> **Exercise objective**:
Every line below must be reproduced exactly; no pictures are to be included.

*** Recorded information ***

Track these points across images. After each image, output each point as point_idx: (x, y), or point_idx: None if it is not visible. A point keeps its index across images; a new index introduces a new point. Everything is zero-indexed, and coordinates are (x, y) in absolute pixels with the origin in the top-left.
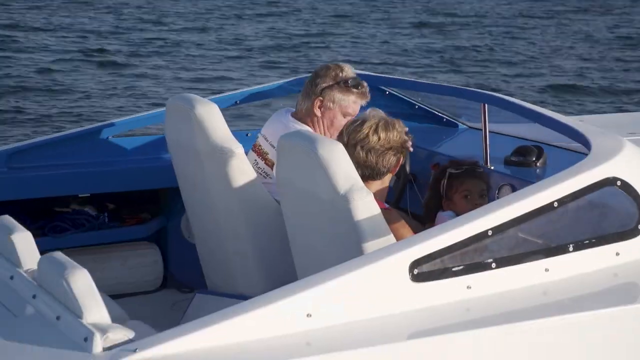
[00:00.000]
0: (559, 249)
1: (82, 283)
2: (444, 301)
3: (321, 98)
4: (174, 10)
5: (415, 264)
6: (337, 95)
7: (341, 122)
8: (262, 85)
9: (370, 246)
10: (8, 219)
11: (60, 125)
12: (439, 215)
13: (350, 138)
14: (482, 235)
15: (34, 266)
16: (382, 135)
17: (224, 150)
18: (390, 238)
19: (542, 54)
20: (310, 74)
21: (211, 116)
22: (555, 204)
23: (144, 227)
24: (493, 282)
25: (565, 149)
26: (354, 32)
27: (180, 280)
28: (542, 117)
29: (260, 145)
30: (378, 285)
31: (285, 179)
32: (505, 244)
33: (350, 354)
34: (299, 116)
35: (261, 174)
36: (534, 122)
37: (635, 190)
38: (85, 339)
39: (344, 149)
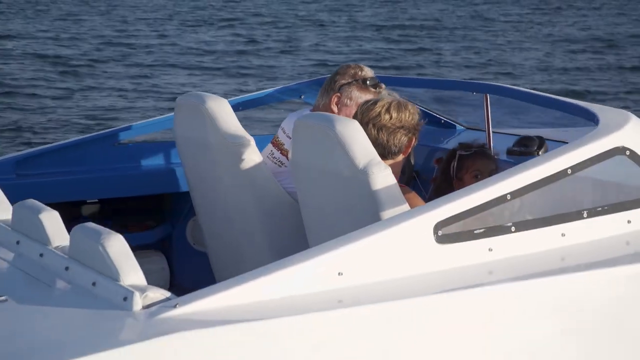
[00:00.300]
0: (574, 215)
1: (118, 246)
2: (467, 263)
3: (339, 94)
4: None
5: (439, 225)
6: (355, 92)
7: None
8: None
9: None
10: (32, 201)
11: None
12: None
13: (363, 116)
14: (502, 199)
15: (63, 243)
16: (394, 114)
17: (236, 143)
18: (406, 210)
19: (502, 55)
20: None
21: (222, 110)
22: (569, 171)
23: (149, 234)
24: (513, 245)
25: (564, 142)
26: (316, 35)
27: (186, 288)
28: (547, 100)
29: (277, 137)
30: (404, 245)
31: (301, 160)
32: (524, 209)
33: (378, 309)
34: (316, 111)
35: (276, 163)
36: (541, 105)
37: (634, 153)
38: (125, 299)
39: (360, 126)
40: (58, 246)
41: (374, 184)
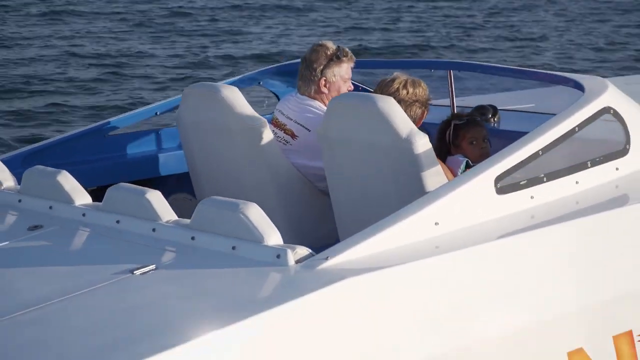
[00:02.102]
0: (582, 166)
1: (257, 213)
2: (519, 209)
3: (325, 78)
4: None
5: (498, 179)
6: (335, 69)
7: (343, 88)
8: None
9: (429, 180)
10: (128, 184)
11: None
12: (449, 159)
13: (383, 92)
14: (536, 155)
15: (173, 217)
16: (410, 89)
17: (254, 125)
18: (441, 171)
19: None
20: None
21: (237, 97)
22: (576, 129)
23: None
24: (546, 192)
25: (511, 110)
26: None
27: None
28: (526, 72)
29: (277, 119)
30: (477, 197)
31: (337, 135)
32: (550, 162)
33: (469, 252)
34: (309, 95)
35: (281, 142)
36: (523, 78)
37: (622, 117)
38: (278, 256)
39: (395, 101)
40: (169, 220)
41: (417, 150)
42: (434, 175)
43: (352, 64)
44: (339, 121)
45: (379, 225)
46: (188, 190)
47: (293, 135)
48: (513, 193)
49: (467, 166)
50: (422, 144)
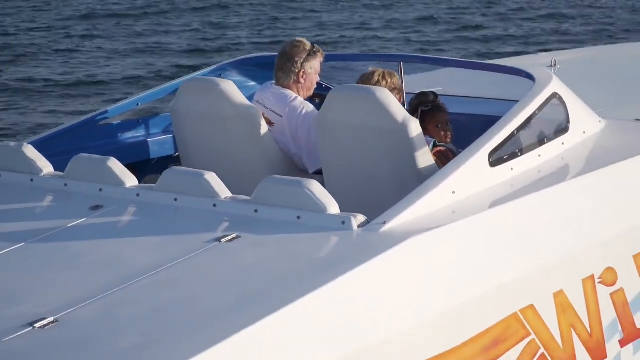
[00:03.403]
0: (541, 142)
1: (319, 187)
2: (504, 179)
3: (303, 70)
4: None
5: (490, 155)
6: (311, 62)
7: (315, 79)
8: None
9: (420, 158)
10: (183, 168)
11: None
12: None
13: (366, 83)
14: (512, 135)
15: (229, 194)
16: (388, 79)
17: (250, 113)
18: (428, 151)
19: None
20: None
21: (233, 89)
22: (537, 112)
23: None
24: (521, 164)
25: (453, 95)
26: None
27: None
28: (477, 64)
29: None
30: (478, 169)
31: (336, 119)
32: (523, 138)
33: (484, 215)
34: (283, 86)
35: None
36: (475, 69)
37: (564, 100)
38: (343, 222)
39: (389, 92)
40: (226, 197)
41: (412, 133)
42: (424, 154)
43: (321, 58)
44: (338, 108)
45: (414, 195)
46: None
47: (270, 123)
48: (500, 166)
49: (435, 145)
50: (415, 127)
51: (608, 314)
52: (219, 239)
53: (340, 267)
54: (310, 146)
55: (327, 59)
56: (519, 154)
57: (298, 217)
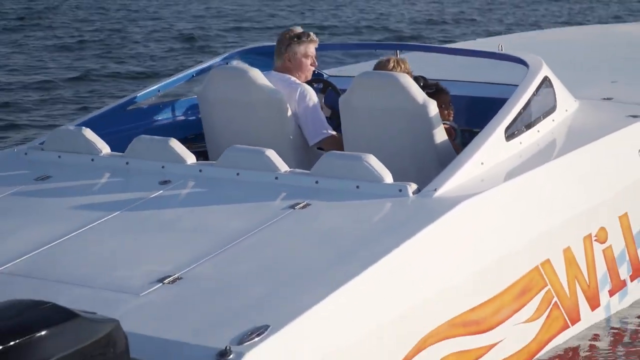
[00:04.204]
0: (538, 120)
1: (375, 161)
2: (516, 151)
3: (288, 54)
4: None
5: (505, 130)
6: (295, 48)
7: (306, 62)
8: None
9: (437, 135)
10: (241, 146)
11: None
12: None
13: (383, 69)
14: (520, 113)
15: (287, 168)
16: (402, 66)
17: (276, 98)
18: (443, 128)
19: None
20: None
21: (260, 76)
22: (535, 93)
23: None
24: (526, 139)
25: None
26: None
27: None
28: (472, 52)
29: None
30: (496, 143)
31: (358, 104)
32: (529, 115)
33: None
34: (280, 70)
35: None
36: (470, 56)
37: (552, 82)
38: (400, 190)
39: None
40: (286, 170)
41: (431, 113)
42: (440, 131)
43: (313, 45)
44: (363, 93)
45: (453, 166)
46: None
47: None
48: (512, 140)
49: None
50: (434, 107)
51: (601, 267)
52: (292, 206)
53: (409, 228)
54: (308, 122)
55: (323, 48)
56: (525, 129)
57: (357, 187)
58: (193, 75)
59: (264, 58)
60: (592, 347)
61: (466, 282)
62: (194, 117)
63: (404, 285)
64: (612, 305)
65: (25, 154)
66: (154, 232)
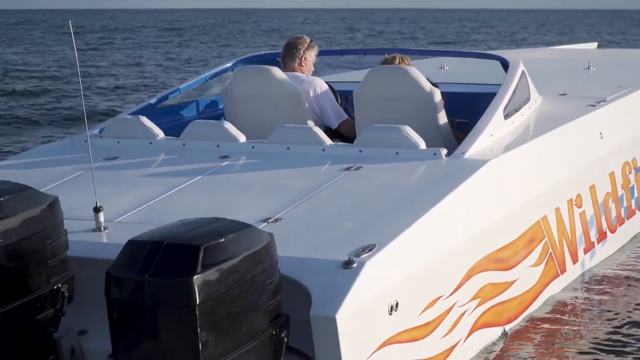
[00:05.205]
0: (520, 105)
1: (410, 129)
2: (510, 129)
3: (304, 57)
4: None
5: (503, 110)
6: (309, 52)
7: (311, 66)
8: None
9: (441, 119)
10: (289, 125)
11: None
12: None
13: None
14: (510, 98)
15: (331, 142)
16: (406, 61)
17: (295, 92)
18: (444, 113)
19: None
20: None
21: (280, 73)
22: (518, 83)
23: None
24: (515, 120)
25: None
26: None
27: None
28: (457, 52)
29: None
30: (499, 120)
31: (370, 94)
32: (515, 101)
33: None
34: (290, 70)
35: None
36: (455, 56)
37: (527, 77)
38: (435, 154)
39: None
40: (331, 143)
41: (436, 99)
42: (443, 115)
43: (317, 52)
44: (375, 84)
45: (471, 136)
46: None
47: None
48: (509, 119)
49: None
50: (438, 95)
51: (578, 228)
52: (347, 169)
53: (450, 181)
54: (328, 108)
55: (321, 53)
56: (514, 112)
57: (397, 153)
58: (207, 79)
59: (264, 64)
60: (575, 297)
61: (494, 226)
62: (211, 113)
63: (454, 225)
64: (586, 262)
65: (85, 141)
66: (237, 190)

*** End of Recorded information ***

> **Answer for the task**:
Track these points across images. After each image, output each point as point_idx: (x, y), or point_idx: None if it is not visible. A point keeps its index across images; a new index introduces a new point. Everything is zero-indexed, and coordinates are (x, y) in absolute pixels with the origin in the top-left.
[00:00.000]
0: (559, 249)
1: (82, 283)
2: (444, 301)
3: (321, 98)
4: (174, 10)
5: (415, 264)
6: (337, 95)
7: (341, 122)
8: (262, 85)
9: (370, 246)
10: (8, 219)
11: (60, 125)
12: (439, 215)
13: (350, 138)
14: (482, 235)
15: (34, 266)
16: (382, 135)
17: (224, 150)
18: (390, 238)
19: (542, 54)
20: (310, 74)
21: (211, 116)
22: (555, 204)
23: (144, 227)
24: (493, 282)
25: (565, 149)
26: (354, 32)
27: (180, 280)
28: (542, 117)
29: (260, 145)
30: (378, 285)
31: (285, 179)
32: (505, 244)
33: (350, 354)
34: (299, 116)
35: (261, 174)
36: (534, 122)
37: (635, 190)
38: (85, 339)
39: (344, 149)
[00:00.300]
0: (574, 215)
1: (118, 246)
2: (467, 263)
3: (339, 94)
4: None
5: (439, 225)
6: (355, 92)
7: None
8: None
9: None
10: (32, 201)
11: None
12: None
13: (363, 116)
14: (502, 199)
15: (63, 243)
16: (394, 114)
17: (236, 143)
18: (406, 210)
19: (502, 55)
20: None
21: (222, 110)
22: (569, 171)
23: (149, 234)
24: (513, 245)
25: (564, 142)
26: (316, 35)
27: (186, 288)
28: (547, 100)
29: (277, 137)
30: (404, 245)
31: (301, 160)
32: (524, 209)
33: (378, 309)
34: (316, 111)
35: (276, 163)
36: (541, 105)
37: (634, 153)
38: (125, 299)
39: (360, 126)
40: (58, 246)
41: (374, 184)
[00:02.102]
0: (582, 166)
1: (257, 213)
2: (519, 209)
3: (325, 78)
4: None
5: (498, 179)
6: (335, 69)
7: (343, 88)
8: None
9: (429, 180)
10: (128, 184)
11: None
12: (449, 159)
13: (383, 92)
14: (536, 155)
15: (173, 217)
16: (410, 89)
17: (254, 125)
18: (441, 171)
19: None
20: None
21: (237, 97)
22: (576, 129)
23: None
24: (546, 192)
25: (511, 110)
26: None
27: None
28: (526, 72)
29: (277, 119)
30: (477, 197)
31: (337, 135)
32: (550, 162)
33: (469, 252)
34: (309, 95)
35: (281, 142)
36: (523, 78)
37: (622, 117)
38: (278, 256)
39: (395, 101)
40: (169, 220)
41: (417, 150)
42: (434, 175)
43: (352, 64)
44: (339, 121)
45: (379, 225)
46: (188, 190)
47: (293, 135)
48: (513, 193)
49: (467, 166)
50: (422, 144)
[00:03.403]
0: (541, 142)
1: (319, 187)
2: (504, 179)
3: (303, 70)
4: None
5: (490, 155)
6: (311, 62)
7: (315, 79)
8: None
9: (420, 158)
10: (183, 168)
11: None
12: None
13: (366, 83)
14: (512, 135)
15: (229, 194)
16: (388, 79)
17: (250, 113)
18: (428, 151)
19: None
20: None
21: (233, 89)
22: (537, 112)
23: None
24: (521, 164)
25: (453, 95)
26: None
27: None
28: (477, 64)
29: None
30: (478, 169)
31: (336, 119)
32: (523, 138)
33: (484, 215)
34: (283, 86)
35: None
36: (475, 69)
37: (564, 100)
38: (343, 222)
39: (389, 92)
40: (226, 197)
41: (412, 133)
42: (424, 154)
43: (321, 58)
44: (338, 108)
45: (414, 195)
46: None
47: (270, 123)
48: (500, 166)
49: (435, 145)
50: (415, 127)
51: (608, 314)
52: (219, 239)
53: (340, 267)
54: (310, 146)
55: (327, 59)
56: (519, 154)
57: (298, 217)
[00:04.204]
0: (538, 120)
1: (375, 161)
2: (516, 151)
3: (288, 54)
4: None
5: (505, 130)
6: (295, 48)
7: (306, 62)
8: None
9: (437, 135)
10: (241, 146)
11: None
12: None
13: (383, 69)
14: (520, 113)
15: (287, 168)
16: (402, 66)
17: (276, 98)
18: (443, 128)
19: None
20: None
21: (260, 76)
22: (535, 93)
23: None
24: (526, 139)
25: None
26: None
27: None
28: (472, 52)
29: None
30: (496, 143)
31: (358, 104)
32: (529, 115)
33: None
34: (280, 70)
35: None
36: (470, 56)
37: (552, 82)
38: (400, 190)
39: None
40: (286, 170)
41: (431, 113)
42: (440, 131)
43: (313, 45)
44: (363, 93)
45: (453, 166)
46: None
47: None
48: (512, 140)
49: None
50: (434, 107)
51: (601, 267)
52: (292, 206)
53: (409, 228)
54: (308, 122)
55: (323, 48)
56: (525, 129)
57: (357, 187)
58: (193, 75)
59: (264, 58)
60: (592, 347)
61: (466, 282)
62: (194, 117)
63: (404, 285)
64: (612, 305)
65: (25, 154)
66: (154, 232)
[00:05.205]
0: (520, 105)
1: (410, 129)
2: (510, 129)
3: (304, 57)
4: None
5: (503, 110)
6: (309, 52)
7: (311, 66)
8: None
9: (441, 119)
10: (289, 125)
11: None
12: None
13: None
14: (510, 98)
15: (331, 142)
16: (406, 61)
17: (295, 92)
18: (444, 113)
19: None
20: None
21: (280, 73)
22: (518, 83)
23: None
24: (515, 120)
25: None
26: None
27: None
28: (457, 52)
29: None
30: (499, 120)
31: (370, 94)
32: (515, 101)
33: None
34: (290, 70)
35: None
36: (455, 56)
37: (527, 77)
38: (435, 154)
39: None
40: (331, 143)
41: (436, 99)
42: (443, 115)
43: (317, 52)
44: (375, 84)
45: (471, 136)
46: None
47: None
48: (509, 119)
49: None
50: (438, 95)
51: (578, 228)
52: (347, 169)
53: (450, 181)
54: (328, 108)
55: (321, 53)
56: (514, 112)
57: (397, 153)
58: (207, 79)
59: (264, 64)
60: (575, 297)
61: (494, 226)
62: (211, 113)
63: (454, 225)
64: (586, 262)
65: (85, 141)
66: (237, 190)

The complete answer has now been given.